American Samoa, with a population of 67,000, has lost six soldiers in Iraq, most recently Staff Sergeant Frank Tiai of Pago Pago on July 17. Guam has lost three. Saipan has lost one.

"I see yellow ribbons everywhere," Staff Sergeant Levi Suiaunoa said by telephone from the army recruiting station in Pago Pago, the capital of the territory. "'Come home safely' signs almost litter the streets."

Despite the casualties, poverty and patriotism fuel enlistments.

"I buried at least one myself, but it hasn't stopped the number of recruits going in," said Bishop J. Quinn Weitzel, of the Roman Catholic Diocese of Samoa-Pago Pago. "They still feel like they want to do something special for the United States."

In Guam and Saipan, the letters USA are emblazoned on license plates, as if to educate tourists that these Pacific territories are American.

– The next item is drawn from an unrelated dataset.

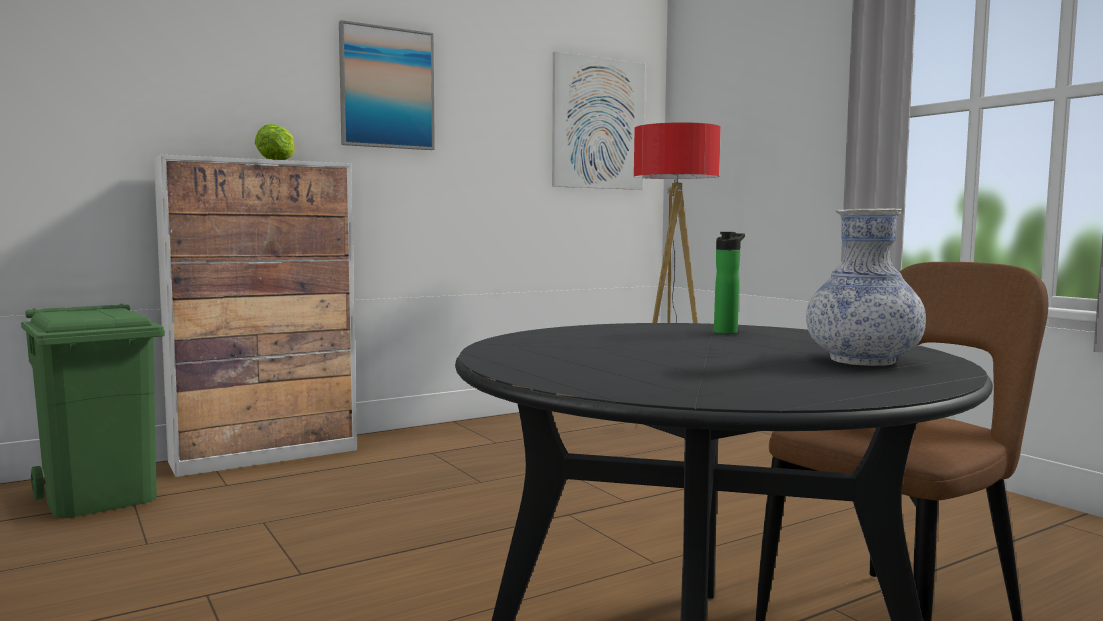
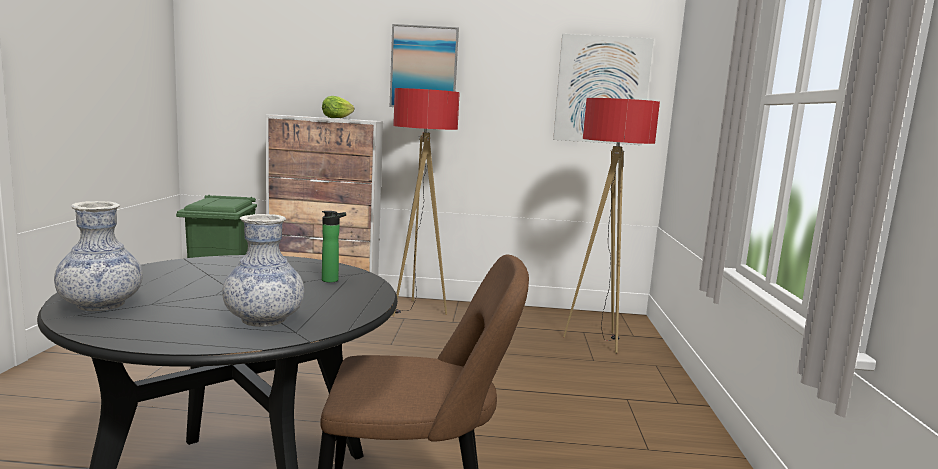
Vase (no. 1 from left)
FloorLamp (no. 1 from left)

"There is a very strong sense of patriotism throughout the U.S. territories," David Cohen, deputy assistant secretary of the interior for insular affairs, said after a recent visit.

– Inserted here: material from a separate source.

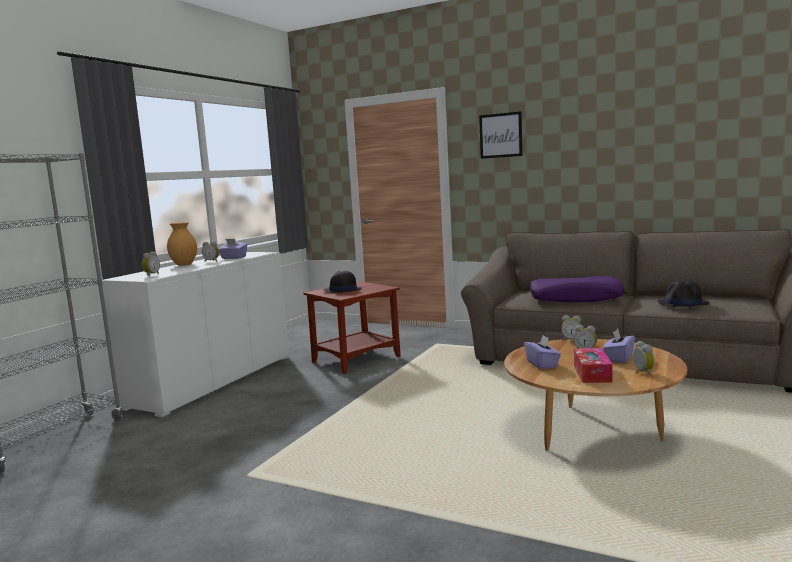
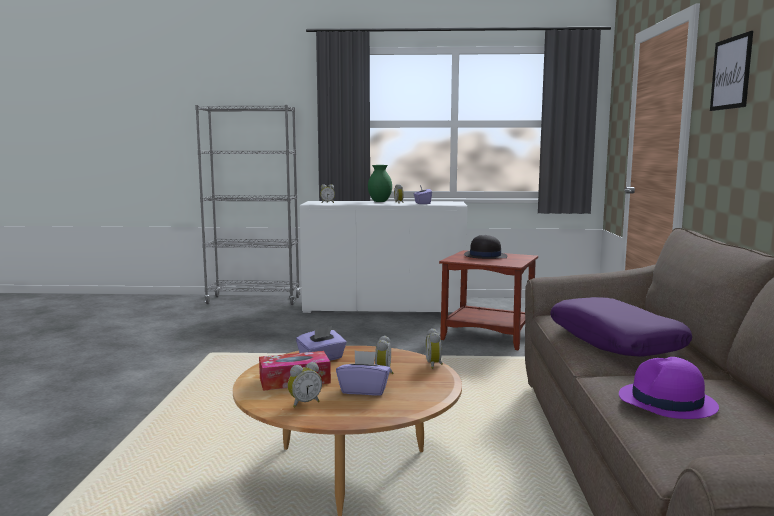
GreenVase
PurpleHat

Even the governor of American Samoa, Togiola Tulafono, has a daughter serving in Iraq.

In the Marianas, the tradition of U.S. military service stretches back three generations, starting with the defeat of Japanese rule here in 1944.

"We support our Liberation Days, our Memorial Days, our Flag Days," said Ruth Coleman, military and veterans affairs director for the Northern Marianas. A retired air force officer, she said: "Look at me: My father, husband and I were in the service. My youngest son is an MP," or a member of the military police. "His wife is an MP commander. My middle son is in the air force," she said.

The tie between military service and economic advancement is clear to many young people here.

"It's the benefits," said Arnold Balisalisa, who took the aptitude test here in late June. Taking a break from his $3.25-an-hour job at a McDonald's, he said: "It is better than staying on this island. There's nothing going on here. I'm 19, and I have never even been to Guam."

His friend Bricia spent a year at a high school in California, and she can see the difference. Here the minimum wage is $3.05, and Saipan has no four-year university.

"People in the States have the higher pay, the residency," she said, referring to residency requirements to attend a state university at lower rates. "A lot of people in Saipan are joining the army for the higher pay, the benefits."

Clouding Saipan's economic future, Japan Airlines, the carrier for one-quarter of Saipan's tourists, plans to suspend service here in October, although Northwest Airlines will pick up part of the slack. The garment industry, the island's largest source of employment, laid off thousands of workers after the recent liberalization of U.S. import rules for clothing made in China.

To a tourist, Saipan may look like a paradise. For a restless teenager, it may look like a dead end. On the eastern flank of Mount Tapochao, Ross Delarosa, 18, looked beyond the cows and chickens near his front yard and seethed with ambition.

"There's hardly any life this island," Delarosa said. The son of Filipino immigrants, he confronts on Saipan a society where land ownership and government jobs are largely the preserves of the indigenous Chamorro and Carolinean groups. A self-taught mechanic, he said: "Here it is not what you know, but who you know. And I know for a fact that I have skills."

For teenagers who think they are invincible, the brakes often come from their mothers. Bricia's mother, Mira, kept her arms crossed during most of her daughter's interview.

"I heard about that Jessica Lynch, and I thought, 'My daughter? No way!"' she said, recalling the U.S. private who was briefly captured early in the Iraq war. She said of the Iraqi insurgents: "Imagine my fear. Those people are so hard to reason with. Regardless if you are a lady or a man, it is so hard to deal with them."

In the end, though, she signed the army authorization papers for her daughter, a minor.